I really enjoyed it. Jane Austen has been my favorite author since the third grade, when I first read Pride and Prejudice. Unthinkable as it is, I didn’t even know she had written more books until after my mission. I used a summer in England to work my way through the rest of the books and had so much fun doing it. I must admit that Mansfield Park wasn’t ever my favorite, but I also wanted to especially warn against the latest film adaptation of this that came out. I don’t know what book they were working from, but it didn’t bear much resemblance to this one. They tried to mix some personal parts of Jane Austen’s life with the book. They tried to make Fanny into Jane, which I just can’t agree with. I don’t know if you had the misfortune to see it, I wish I hadn’t, but it is dark and tainted and not really true to the book. I should have known they had played with the story with the PG-13 rating. Anyway, I thought it was worth a word of warning to those who might love the book and then stumble across the movie in the video store. It is very disappointing, and left me feeling a little like I needed a shower.

-Karen

Mansfield Park is a very good book. I have read commentaries on Jane Austen’s books and one point that is brought up is that Pride and Prejudice with the main character of Elizabeth was written when Austen was younger and tended to champion the fighter, the verbal jester who she felt could confidently win her battles in life. Fanny, in Mansfield Park, by contrast, doesn’t battle. Her most strenuous action is to assert herself in the battle over the play. While all around her are striving and conniving, she is trying to maintain her own tiny place in the sun. She is constantly manipulated when she’d rather just be left alone. And, largely by her inaction, she emerges the winner, although I don’t think she is ever completely sure how she arrived at that place. So, in a later book, is Miss Austen trying to state that instead of being the busy, brazen verbalist, sitting back and being good will bring about the just rewards such goodness deserves? Has she abandoned Elizabeth Bennet because the problems of her own life have forced her to adjust her viewpoint on how life success can be achieved for a woman in England in the 1800’s?

And while we admire Fanny’s inherent goodness and willingness to assert herself when “push comes to shove”, isn’t her meekness a little overdone? Being a “charity girl” had to be a miserable existence, but there were instances when she could have been more openly honest about what she felt and perceived, especially in regards to Henry Crawford.

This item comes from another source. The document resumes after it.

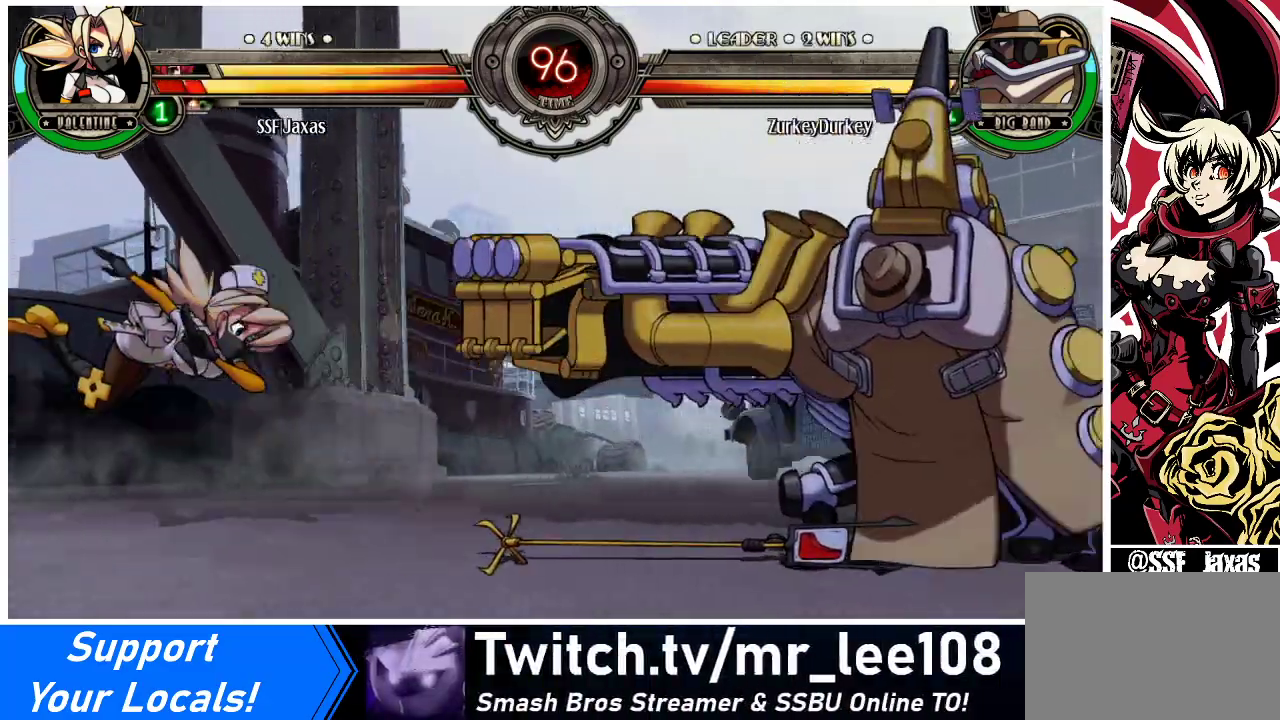
Gameplay with a controller (arcade stick); each line is a JSON object with the inputs held at the frame after it. "events" lists button and stick changes between this image and that frame as [ms after this image, input, new state], when the widget could be followed in between. Not read: L3 MP R3.
{"buttons": ["DPAD_LEFT"], "events": [[33, "SQUARE", "down"], [100, "TRIANGLE", "up"], [133, "SQUARE", "up"], [233, "SQUARE", "down"], [233, "TRIANGLE", "down"], [300, "TRIANGLE", "up"], [333, "SQUARE", "up"]]}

And while she wins Edmund at the end, does he really “win” Fanny? Or does it seem like he is settling with her because he doesn’t want to emotionally extend himself any more like he did with Miss Crawford. Every time I read this, I end up with different viewpoints. This time seems a little cranky. But reread this book every so often and observe how you differ in your perception each time.

-Cindy

I enjoyed your article and agreed with your thoughts. However, I wanted to add my opinion of Jane Austen’s work. I enjoy watching the films based on her stories, because of their brevity, but have only read Pride and Prejudice. As a whole, I find her plots, characterizations, and dialogues very well conceived and agree that she is a wonderful writer. On a personal level though, I do not care for her subject matter (my favorites are Lewis or Twain) as it seems to me like a lot of “fluff”. I must take her work too seriously, but the class inequalities of that time are too sad. The characters representing the period are so full of themselves. It is embarrassing, and maybe too close to home. Although the rich are painted with disdain at every turn, the heroine eventually achieves this station, and is always the exception. That just may be one of the intended ironies.